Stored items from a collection
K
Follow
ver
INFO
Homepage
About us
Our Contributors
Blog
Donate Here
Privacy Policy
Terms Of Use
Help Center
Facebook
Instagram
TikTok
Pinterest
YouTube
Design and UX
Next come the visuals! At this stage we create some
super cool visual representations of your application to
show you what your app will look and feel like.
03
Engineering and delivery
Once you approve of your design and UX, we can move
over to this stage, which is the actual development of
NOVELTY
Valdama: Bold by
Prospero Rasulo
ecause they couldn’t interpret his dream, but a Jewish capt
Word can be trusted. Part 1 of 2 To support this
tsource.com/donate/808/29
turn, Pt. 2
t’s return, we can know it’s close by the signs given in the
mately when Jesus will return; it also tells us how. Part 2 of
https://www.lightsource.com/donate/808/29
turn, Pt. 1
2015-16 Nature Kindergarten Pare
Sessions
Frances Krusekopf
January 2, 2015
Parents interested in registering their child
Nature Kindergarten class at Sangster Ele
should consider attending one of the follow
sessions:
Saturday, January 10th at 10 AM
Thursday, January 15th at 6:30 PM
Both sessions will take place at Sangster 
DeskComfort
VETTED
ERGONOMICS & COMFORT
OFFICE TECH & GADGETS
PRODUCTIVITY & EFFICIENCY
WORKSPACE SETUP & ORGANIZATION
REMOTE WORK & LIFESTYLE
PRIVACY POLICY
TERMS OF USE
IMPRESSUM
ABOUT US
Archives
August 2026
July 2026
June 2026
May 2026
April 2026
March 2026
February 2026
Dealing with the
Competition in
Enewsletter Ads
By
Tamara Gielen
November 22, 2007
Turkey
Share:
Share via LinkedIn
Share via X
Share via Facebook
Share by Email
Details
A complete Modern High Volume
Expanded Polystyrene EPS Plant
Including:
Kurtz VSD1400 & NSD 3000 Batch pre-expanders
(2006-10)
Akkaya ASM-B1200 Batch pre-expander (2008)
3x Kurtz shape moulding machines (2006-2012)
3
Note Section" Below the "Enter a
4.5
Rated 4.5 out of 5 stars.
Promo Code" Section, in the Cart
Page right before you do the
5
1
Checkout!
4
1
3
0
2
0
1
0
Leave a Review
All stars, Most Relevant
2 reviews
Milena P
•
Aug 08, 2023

Task requirements
Lines in the data that include the word "return" should all be copied.

Response for this exercise
t’s return, we can know it’s close by the signs given in the
mately when Jesus will return; it also tells us how. Part 2 of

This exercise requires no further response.